How Biden’s State of the Union Got China Right
The downplaying of the PRC balloon flap seems to be a measured approach as Xi’s China is revealing signs of growing domestic instability and policy irrationality.
Delivered just three days after a U.S. fighter jet shot down a high-altitude reconnaissance balloon from the People’s Republic of China (PRC), President Joe Biden’s State of the Union Address sounded incredibly benign toward Beijing. To be sure, the president repeated the consistent themes of “competing with China” and “autocracies have grown weaker, not stronger.” Even at one point, he shouted out “name me a world leader who would change places with Xi Jinping, name me one!” But, he also reaffirmed that he wanted “no conflict,” and stated that “I am committed to work with China where it can advance American interests and benefit the world.” The president neither explicitly mentioned the balloon nor the U.S. military response. Instead, Biden ambiguously said, “[M]ake no mistake: as we made clear last week, if China threatens our sovereignty, we will act to protect our country. And we did.” On a separate occasion, Biden told reporters that taking down the PRC spy vessel would not “weaken” U.S.-Chinese relations. “We’ve made it clear to China what we’re going to do. They understand our position. We’re not going to back off. We did the right thing. And there’s not a question of weakening or strengthening; it’s just the reality.”
Is this an about-face on U.S. China policy? Hardly. Biden has not retreated from the key U.S.-Chinese battleground—securing cutting-edge technology and semiconductor supply chains. Building on the CHIPS Act passed last August to promote U.S.-based semiconductor production, free from Chinese interference, Biden asserted, “We're going to make sure the supply chain for America begins in America … I will make no apologies that we are investing to make America strong.

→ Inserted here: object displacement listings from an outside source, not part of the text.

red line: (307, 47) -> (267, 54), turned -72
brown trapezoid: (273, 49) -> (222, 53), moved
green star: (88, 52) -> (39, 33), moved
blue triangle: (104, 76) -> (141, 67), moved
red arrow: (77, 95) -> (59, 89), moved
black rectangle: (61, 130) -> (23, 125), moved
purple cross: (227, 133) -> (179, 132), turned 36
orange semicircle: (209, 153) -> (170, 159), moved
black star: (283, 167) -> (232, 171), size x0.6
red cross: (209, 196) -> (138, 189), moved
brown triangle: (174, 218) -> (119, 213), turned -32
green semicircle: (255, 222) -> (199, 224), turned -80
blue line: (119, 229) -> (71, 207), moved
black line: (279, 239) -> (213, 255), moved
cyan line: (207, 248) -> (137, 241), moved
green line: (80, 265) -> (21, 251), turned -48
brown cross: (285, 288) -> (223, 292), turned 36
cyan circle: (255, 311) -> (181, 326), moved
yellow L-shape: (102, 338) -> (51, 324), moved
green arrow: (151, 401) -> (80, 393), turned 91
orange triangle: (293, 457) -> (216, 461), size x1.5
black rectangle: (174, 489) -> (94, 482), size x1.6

Investing in American innovation, in industries that will define the future, and that China’s government is intent on dominating.”
The downplaying of the PRC balloon flap seems to be a measured approach as Xi’s China is revealing signs of growing domestic instability and policy irrationality. As David Sanger observed in the New York Times, The Biden administration is debating which China will be harder to handle: “a confident, rising power or the one that, in recent months, seems to be stumbling, unable to manage the Covid-19 virus, and increasingly stressed as it tries to restore the spectacular economic growth that was the key to its power.” Apparently, an opaque authoritarian regime, marked by the lack of transparency and free policy deliberations, is always prone to reckless and nationalistic overseas undertakings. As Xi transforms the Chinese political system from the post-Mao collective leadership into a personalist or strongman regime, the echo-chamber effect may generate even more audacious, though aimless, foreign policy ventures that could easily escalate tensions into greater confrontations.

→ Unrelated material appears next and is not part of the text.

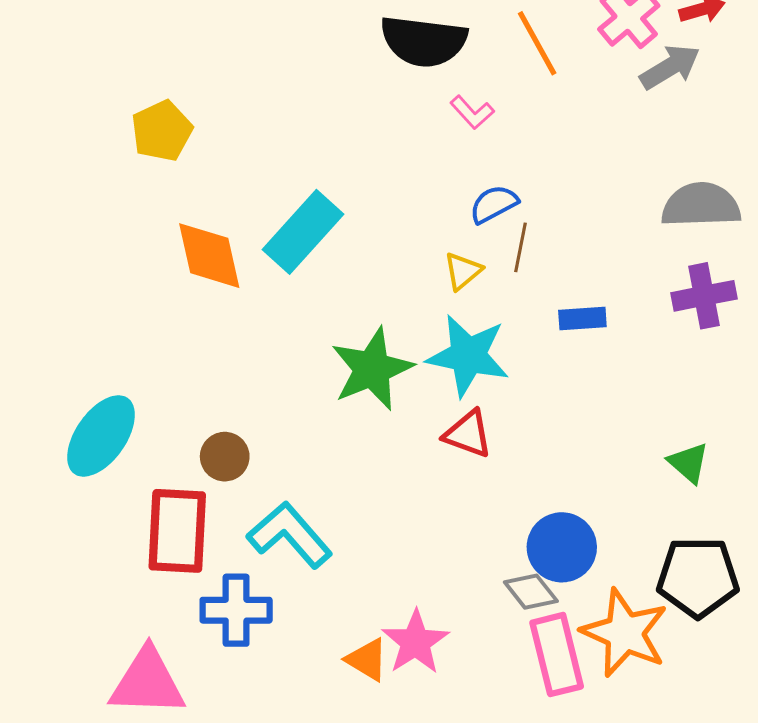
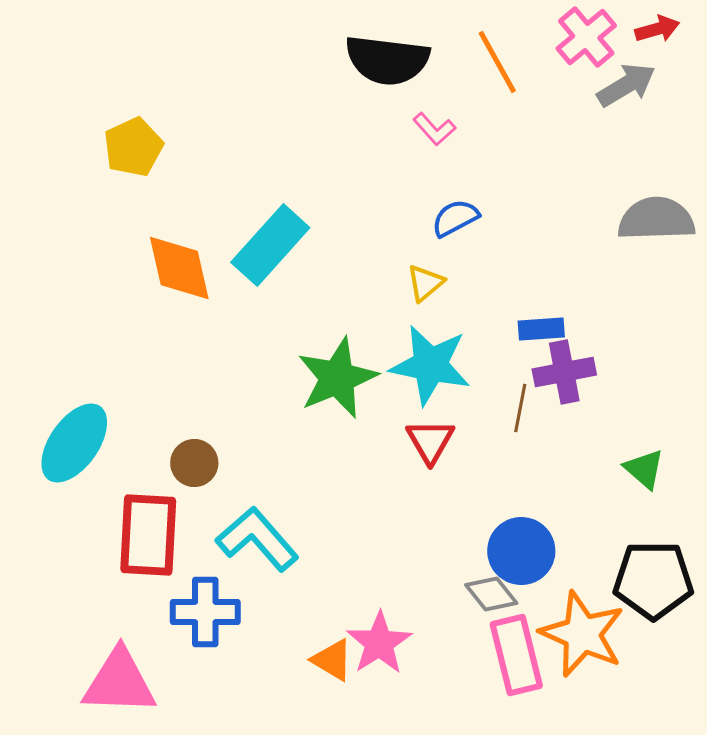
brown line: (521, 247) -> (520, 408), moved
purple cross: (704, 296) -> (564, 372), moved
red triangle: (468, 434) -> (430, 441), turned 40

Beijing’s motivation to fly a spy balloon to the United States, in such a presumptuous manner and on the eve of a crucial high-level official meeting aimed to steady U.S.-PRC relations, requires serious investigation. The Biden administration reproached the Chinese government for grossly violating America’s national sovereignty, prompting a last-minute cancellation of a trip to Beijing on February 3 by Secretary of State Antony Blinken—the highest-ranking U.S. official to visit China since 2018. Blinken’s trip was meant to follow up on Biden’s meeting with Xi at the G-20 last November as part of an effort to put a floor under the increasingly contentious relations between the United States and PRC. Did Xi intentionally approve the mission to test U.S. resolve despite the potential risks of being discovered and derailing Blinken’s trip? Or was it internal mismanagement and a deficiency of coordination and communication between the civilian and military bureaucracies? The notion is that the right hand does not know what the left hand is doing. Biden officials believed that “both the senior leadership of the People’s Liberation Army and Chinese Communist Party, including Xi, were also unaware of the balloon mission over the United States, and that China is still trying to figure out how this happened.” Alternatively, if Xi was apprised of the balloon launch and approved its mission, he might have underestimated the strong domestic reactions within U.S. politics.
The intransigent attitude and poor handling by the Chinese government in its aftermath suggested the capriciousness of an autocrat that has grown drunk on his concentrated power, propaganda, and self-fulfilling narratives. It may be prudent for Biden to refrain from overly hyping up tensions with Beijing and avoid pushing a beleaguered Xi to the corner until more information and facts are received and assessed. However, Washington must be more vigilantly prepared to step up its guard in countering not only an aggressive PRC but, worse, an erratic one.
Dean P. Chen, Ph.D., Associate Professor of Political Science at Ramapo College of New Jersey.